_Your task_
Could you set down exactly the lines of the data below, starting at the one that holds "protein (brown) demonstrates" and ending at the one that holds "tissue reveals weak", both included, and only those?

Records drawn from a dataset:
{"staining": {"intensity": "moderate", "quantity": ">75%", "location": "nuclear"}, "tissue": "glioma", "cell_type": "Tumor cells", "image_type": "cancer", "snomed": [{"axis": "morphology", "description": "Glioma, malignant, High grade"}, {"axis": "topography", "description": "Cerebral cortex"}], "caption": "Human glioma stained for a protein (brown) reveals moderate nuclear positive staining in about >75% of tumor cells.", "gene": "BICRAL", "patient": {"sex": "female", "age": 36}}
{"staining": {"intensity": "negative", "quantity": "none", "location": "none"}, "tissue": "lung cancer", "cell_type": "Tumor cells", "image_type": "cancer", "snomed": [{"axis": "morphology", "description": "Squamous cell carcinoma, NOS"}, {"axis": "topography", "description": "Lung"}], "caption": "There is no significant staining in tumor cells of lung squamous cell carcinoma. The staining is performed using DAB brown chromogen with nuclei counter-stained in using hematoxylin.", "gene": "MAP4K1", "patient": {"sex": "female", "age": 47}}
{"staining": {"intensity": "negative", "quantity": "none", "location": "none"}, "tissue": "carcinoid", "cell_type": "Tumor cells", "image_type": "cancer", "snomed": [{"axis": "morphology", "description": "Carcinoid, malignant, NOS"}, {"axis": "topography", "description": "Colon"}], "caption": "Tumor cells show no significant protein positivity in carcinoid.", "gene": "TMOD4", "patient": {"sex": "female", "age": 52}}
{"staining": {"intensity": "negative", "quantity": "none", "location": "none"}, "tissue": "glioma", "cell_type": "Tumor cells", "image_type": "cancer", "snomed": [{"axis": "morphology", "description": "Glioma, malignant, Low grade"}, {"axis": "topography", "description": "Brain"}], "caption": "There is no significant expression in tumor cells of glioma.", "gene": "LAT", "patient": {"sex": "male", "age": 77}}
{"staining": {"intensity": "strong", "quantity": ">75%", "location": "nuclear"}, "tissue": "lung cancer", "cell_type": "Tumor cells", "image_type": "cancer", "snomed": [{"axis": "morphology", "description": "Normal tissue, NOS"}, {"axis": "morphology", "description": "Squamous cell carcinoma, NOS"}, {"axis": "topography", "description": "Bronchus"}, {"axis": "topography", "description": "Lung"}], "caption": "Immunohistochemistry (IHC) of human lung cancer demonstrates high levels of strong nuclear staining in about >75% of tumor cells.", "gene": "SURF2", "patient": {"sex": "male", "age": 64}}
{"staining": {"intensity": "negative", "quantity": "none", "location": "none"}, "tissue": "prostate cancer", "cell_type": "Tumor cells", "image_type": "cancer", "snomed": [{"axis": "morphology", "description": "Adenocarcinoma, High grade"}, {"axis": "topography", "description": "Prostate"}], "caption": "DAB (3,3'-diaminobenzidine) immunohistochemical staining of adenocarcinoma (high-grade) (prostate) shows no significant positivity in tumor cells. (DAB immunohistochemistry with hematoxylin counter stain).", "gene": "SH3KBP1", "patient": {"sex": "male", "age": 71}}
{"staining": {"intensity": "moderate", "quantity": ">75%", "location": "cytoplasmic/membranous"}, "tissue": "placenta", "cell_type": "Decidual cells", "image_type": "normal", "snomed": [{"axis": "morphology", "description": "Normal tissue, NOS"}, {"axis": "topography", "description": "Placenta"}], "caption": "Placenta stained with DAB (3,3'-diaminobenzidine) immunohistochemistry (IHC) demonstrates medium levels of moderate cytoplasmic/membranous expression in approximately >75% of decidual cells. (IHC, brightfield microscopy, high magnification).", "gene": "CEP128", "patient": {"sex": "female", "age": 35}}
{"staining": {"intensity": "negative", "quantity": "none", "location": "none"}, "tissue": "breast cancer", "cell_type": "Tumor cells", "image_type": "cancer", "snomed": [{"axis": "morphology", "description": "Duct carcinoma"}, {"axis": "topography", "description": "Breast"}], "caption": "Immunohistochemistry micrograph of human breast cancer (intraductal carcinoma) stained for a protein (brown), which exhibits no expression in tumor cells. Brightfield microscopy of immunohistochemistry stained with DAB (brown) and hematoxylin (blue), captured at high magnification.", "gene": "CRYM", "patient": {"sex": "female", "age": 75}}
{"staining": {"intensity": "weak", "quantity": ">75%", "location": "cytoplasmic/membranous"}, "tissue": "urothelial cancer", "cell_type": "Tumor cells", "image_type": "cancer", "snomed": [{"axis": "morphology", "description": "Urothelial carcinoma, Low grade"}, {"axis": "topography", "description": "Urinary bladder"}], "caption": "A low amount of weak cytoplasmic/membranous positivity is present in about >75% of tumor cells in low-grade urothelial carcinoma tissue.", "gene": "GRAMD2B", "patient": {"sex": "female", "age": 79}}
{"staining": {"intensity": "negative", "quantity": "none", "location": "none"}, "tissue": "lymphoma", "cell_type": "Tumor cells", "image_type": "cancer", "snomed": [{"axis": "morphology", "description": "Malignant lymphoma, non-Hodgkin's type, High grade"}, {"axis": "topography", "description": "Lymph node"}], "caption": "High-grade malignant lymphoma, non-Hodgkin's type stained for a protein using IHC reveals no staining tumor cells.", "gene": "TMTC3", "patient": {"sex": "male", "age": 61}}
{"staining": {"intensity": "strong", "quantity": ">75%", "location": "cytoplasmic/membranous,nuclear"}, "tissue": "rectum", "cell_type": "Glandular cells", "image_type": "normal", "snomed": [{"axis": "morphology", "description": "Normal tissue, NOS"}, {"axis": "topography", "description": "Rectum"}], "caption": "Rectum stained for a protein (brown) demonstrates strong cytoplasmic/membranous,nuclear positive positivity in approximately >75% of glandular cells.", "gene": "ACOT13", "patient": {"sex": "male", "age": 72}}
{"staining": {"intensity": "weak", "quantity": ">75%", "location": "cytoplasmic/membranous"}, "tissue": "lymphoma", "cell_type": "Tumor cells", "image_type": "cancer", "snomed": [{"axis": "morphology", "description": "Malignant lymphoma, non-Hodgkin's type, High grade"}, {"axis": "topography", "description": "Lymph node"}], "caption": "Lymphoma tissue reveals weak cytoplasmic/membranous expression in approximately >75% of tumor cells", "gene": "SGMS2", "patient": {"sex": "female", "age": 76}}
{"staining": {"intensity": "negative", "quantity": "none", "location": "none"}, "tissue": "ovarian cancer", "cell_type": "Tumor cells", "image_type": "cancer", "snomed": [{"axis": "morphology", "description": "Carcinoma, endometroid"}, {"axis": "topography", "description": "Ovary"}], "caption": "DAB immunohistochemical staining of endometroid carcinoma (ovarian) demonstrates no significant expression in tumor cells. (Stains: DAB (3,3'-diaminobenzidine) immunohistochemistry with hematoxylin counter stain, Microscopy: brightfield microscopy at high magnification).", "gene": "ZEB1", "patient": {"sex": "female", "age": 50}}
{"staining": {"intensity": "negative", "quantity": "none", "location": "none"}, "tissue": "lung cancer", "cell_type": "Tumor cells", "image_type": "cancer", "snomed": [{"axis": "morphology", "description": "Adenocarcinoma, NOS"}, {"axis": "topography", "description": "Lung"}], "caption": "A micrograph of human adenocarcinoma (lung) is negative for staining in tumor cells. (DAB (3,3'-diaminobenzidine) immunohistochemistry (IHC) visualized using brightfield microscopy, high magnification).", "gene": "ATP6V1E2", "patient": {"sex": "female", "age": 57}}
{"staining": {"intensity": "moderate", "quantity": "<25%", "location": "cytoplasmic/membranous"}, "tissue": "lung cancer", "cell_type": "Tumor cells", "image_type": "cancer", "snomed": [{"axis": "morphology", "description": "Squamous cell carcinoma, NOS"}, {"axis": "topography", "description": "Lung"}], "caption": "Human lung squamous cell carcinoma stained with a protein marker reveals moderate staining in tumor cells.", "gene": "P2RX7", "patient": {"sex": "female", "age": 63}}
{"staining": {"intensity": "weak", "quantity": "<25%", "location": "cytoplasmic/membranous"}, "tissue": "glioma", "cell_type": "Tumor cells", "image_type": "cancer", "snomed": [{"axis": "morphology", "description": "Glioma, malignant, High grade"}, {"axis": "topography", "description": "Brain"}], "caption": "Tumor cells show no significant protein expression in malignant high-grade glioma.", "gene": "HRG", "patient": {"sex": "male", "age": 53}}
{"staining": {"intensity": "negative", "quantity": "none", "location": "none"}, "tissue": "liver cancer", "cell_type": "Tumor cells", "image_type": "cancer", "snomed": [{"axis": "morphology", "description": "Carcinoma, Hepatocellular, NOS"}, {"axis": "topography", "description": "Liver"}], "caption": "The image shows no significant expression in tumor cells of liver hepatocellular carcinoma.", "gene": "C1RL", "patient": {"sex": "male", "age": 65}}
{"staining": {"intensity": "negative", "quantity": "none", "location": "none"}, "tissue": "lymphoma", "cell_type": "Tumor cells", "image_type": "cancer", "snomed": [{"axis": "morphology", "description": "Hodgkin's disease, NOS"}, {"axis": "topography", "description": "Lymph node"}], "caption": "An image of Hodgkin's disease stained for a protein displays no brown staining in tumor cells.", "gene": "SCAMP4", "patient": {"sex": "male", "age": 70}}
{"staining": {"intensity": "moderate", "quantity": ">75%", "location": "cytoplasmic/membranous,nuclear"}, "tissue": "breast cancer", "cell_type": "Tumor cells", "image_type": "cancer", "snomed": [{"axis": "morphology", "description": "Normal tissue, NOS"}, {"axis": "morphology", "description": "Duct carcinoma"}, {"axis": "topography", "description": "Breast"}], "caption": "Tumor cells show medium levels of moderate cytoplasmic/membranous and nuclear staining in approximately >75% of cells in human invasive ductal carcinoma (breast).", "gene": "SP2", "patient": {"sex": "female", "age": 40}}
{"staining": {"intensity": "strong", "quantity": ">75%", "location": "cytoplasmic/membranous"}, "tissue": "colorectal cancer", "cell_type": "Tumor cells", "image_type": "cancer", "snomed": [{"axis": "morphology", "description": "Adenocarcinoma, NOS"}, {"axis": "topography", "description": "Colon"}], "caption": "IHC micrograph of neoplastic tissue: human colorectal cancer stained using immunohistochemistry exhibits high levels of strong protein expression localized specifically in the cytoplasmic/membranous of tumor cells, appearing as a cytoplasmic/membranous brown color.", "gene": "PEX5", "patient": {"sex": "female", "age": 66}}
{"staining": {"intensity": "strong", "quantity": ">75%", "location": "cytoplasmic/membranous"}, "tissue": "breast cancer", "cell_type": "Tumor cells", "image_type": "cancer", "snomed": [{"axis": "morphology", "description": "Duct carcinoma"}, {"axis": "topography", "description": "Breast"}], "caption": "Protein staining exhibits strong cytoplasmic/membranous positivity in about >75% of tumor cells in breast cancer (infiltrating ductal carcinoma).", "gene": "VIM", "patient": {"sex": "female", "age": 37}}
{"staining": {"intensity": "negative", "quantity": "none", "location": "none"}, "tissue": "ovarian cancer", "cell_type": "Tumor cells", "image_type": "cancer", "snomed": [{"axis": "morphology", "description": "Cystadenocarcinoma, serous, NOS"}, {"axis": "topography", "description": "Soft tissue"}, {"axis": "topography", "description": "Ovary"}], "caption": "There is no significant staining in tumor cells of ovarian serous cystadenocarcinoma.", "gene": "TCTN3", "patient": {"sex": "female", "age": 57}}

_Answer to this task_
{"staining": {"intensity": "strong", "quantity": ">75%", "location": "cytoplasmic/membranous,nuclear"}, "tissue": "rectum", "cell_type": "Glandular cells", "image_type": "normal", "snomed": [{"axis": "morphology", "description": "Normal tissue, NOS"}, {"axis": "topography", "description": "Rectum"}], "caption": "Rectum stained for a protein (brown) demonstrates strong cytoplasmic/membranous,nuclear positive positivity in approximately >75% of glandular cells.", "gene": "ACOT13", "patient": {"sex": "male", "age": 72}}
{"staining": {"intensity": "weak", "quantity": ">75%", "location": "cytoplasmic/membranous"}, "tissue": "lymphoma", "cell_type": "Tumor cells", "image_type": "cancer", "snomed": [{"axis": "morphology", "description": "Malignant lymphoma, non-Hodgkin's type, High grade"}, {"axis": "topography", "description": "Lymph node"}], "caption": "Lymphoma tissue reveals weak cytoplasmic/membranous expression in approximately >75% of tumor cells", "gene": "SGMS2", "patient": {"sex": "female", "age": 76}}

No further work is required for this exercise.